[Collected data Boundary: Start]

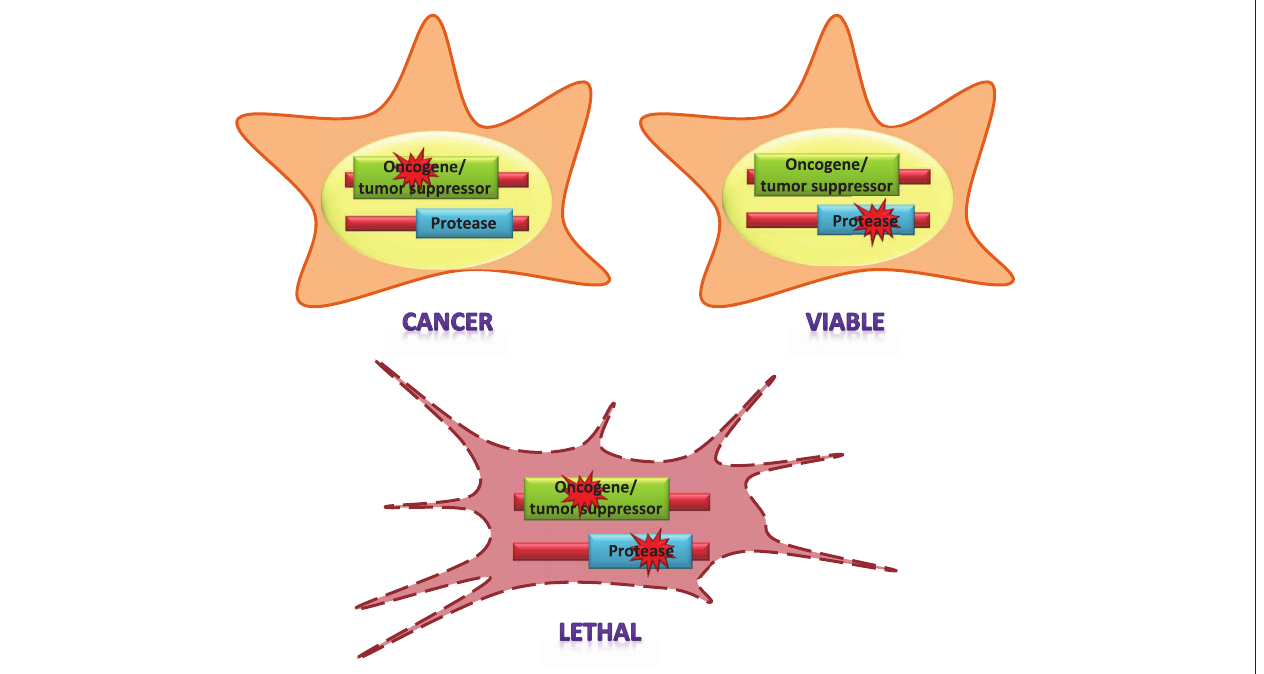
Figure 2 | The concept of synthetic lethality applied to the interactions of proteases and cancer genes. Mutations in oncogenes and tumor suppressor genes act as drivers of neoplastic transformation. A protease is “synthetic lethal” with an oncogene or a tumor suppressor gene if its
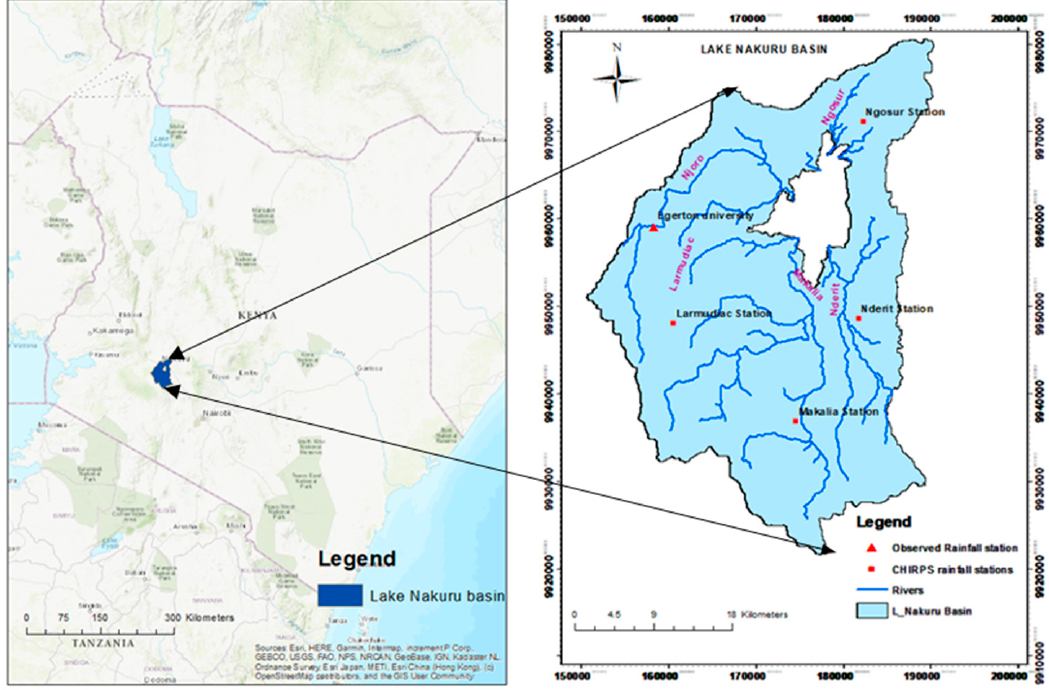
Figure 1. Location of Lake Nakuru.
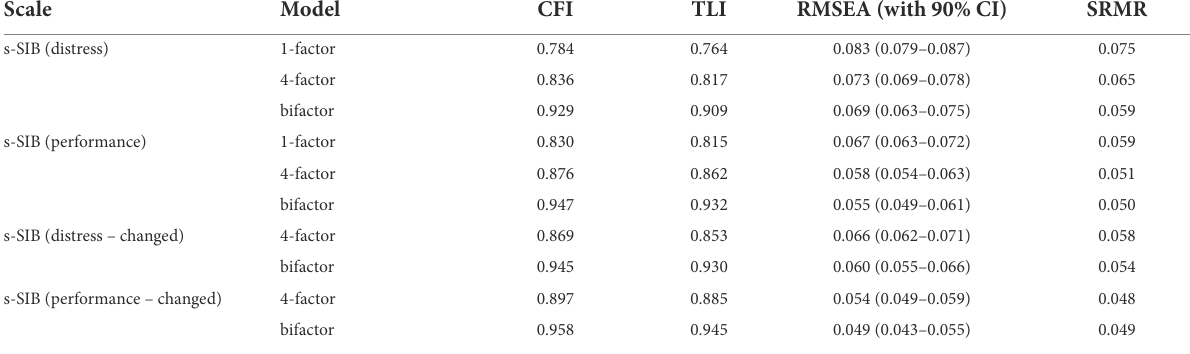
TABLE 4 Fit indices for s-SIB (distress and performance) models.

[Collected data Boundary: End]

What's needed is every line above, retyped exactly and free of pictures.

● **Solution for this problem**:
Figure 2 | The concept of synthetic lethality applied to the interactions of proteases and cancer genes. Mutations in oncogenes and tumor suppressor genes act as drivers of neoplastic transformation. A protease is “synthetic lethal” with an oncogene or a tumor suppressor gene if its
Figure 1. Location of Lake Nakuru.
TABLE 4 Fit indices for s-SIB (distress and performance) models.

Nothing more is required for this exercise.